**Things to do:**
A – Reproduce the fishing text word for word from "FAO recognizes the" to "production and trade.".
B – Carry on the text about fishing and FAO's role from the point where it ends.

**Excerpted passage:**

+ + + + +

Fishing is the capture of aquatic organisms in marine, coastal and inland areas. Marine and inland fisheries, together with aquaculture, provide food, nutrition and a source of income to around 820 million people around the world, from harvesting, processing, marketing and distribution. For many it also forms part of their traditional cultural identity. One of the greatest threats to the sustainability of global fishery resources is illegal, unreported and unregulated fishing.

FAO’s role in fisheries

FAO recognizes the importance of fish and its many associated products for:

  • Food security and nutrition.
  • Economic growth through fish production and trade.
  • Poverty alleviation and the creation of employment opportunities in rural areas.

FAO plays a leading role in international fisheries policy, including through the Committee on Fisheries (COFI) and related sub-committees on Fish Trade and Aquaculture. FAO works with a wide range of partners, including Governments, Regional Fisheries Bodies, cooperatives, fishing communities and others on:

  • Implementing the Code of Conduct for Responsible Fisheries and the Ecosystem Approach to Fisheries (EAF).
  • Compiling and publishing the global capture production database, including fleet, fishers and trade-related data.   
  • Reducing the negative impacts of fishing on the environment through technological and community-based management solutions.
  • Implementing the Port State and Flag State Measures Agreements to prevent, deter and eliminate illegal, unreported and unregulated fishing.
  • Assisting Members countries in disaster preparedness as well as providing assistance to fishing communities affected by emergencies and natural disasters.

+ + + + +

**Study material:**
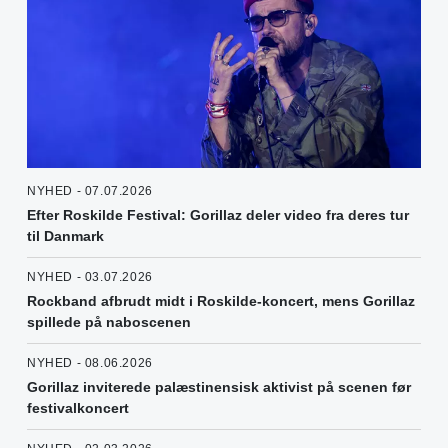
NYHED - 07.07.2026
Efter Roskilde Festival: Gorillaz deler video fra deres tur
til Danmark
NYHED - 03.07.2026
Rockband afbrudt midt i Roskilde-koncert, mens Gorillaz
spillede på naboscenen
NYHED - 08.06.2026
Gorillaz inviterede palæstinensisk aktivist på scenen før
festivalkoncert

+ + + + +

**Answer section:**
A –
FAO recognizes the importance of fish and its many associated products for:

  • Food security and nutrition.
  • Economic growth through fish production and trade.

B –
  • Supporting Member countries in developing and implementing international guidelines relating to fisheries operations including bycatch management and reduction of discards; eco-labelling and traceability; reduction of fish loss and waste; and supply chain efficiency.
  • Improving understanding of the socio-economics of fisheries taking into account value chain dynamics and market access, the status of fisheries resources; access and user right; issues related to decent work conditions and social protection; equitable revenue distribution and profitability and value-addition.
  • In close collaboration with intergovernmental organizations (e.g. CITES, CMS, IUCN and NGOs), implementing the International Plans of Action (IPOA) for: Reducing Incidental Catch of Seabirds in Longline Fisheries; Conservation and Management of Sharks; Management of Fishing Capacity; and Prevent, Deter, and Eliminate Illegal, Unreported and Unregulated Fishing.
  • Raising the profile of inland fisheries due to its importance for food security and poverty alleviation.
  • Providing assistance in disaster preparedness planning and in dealing with the impacts of climate change at the national, regional and international levels as well as assisting fishing communities affected by natural disasters and prolonged emergencies.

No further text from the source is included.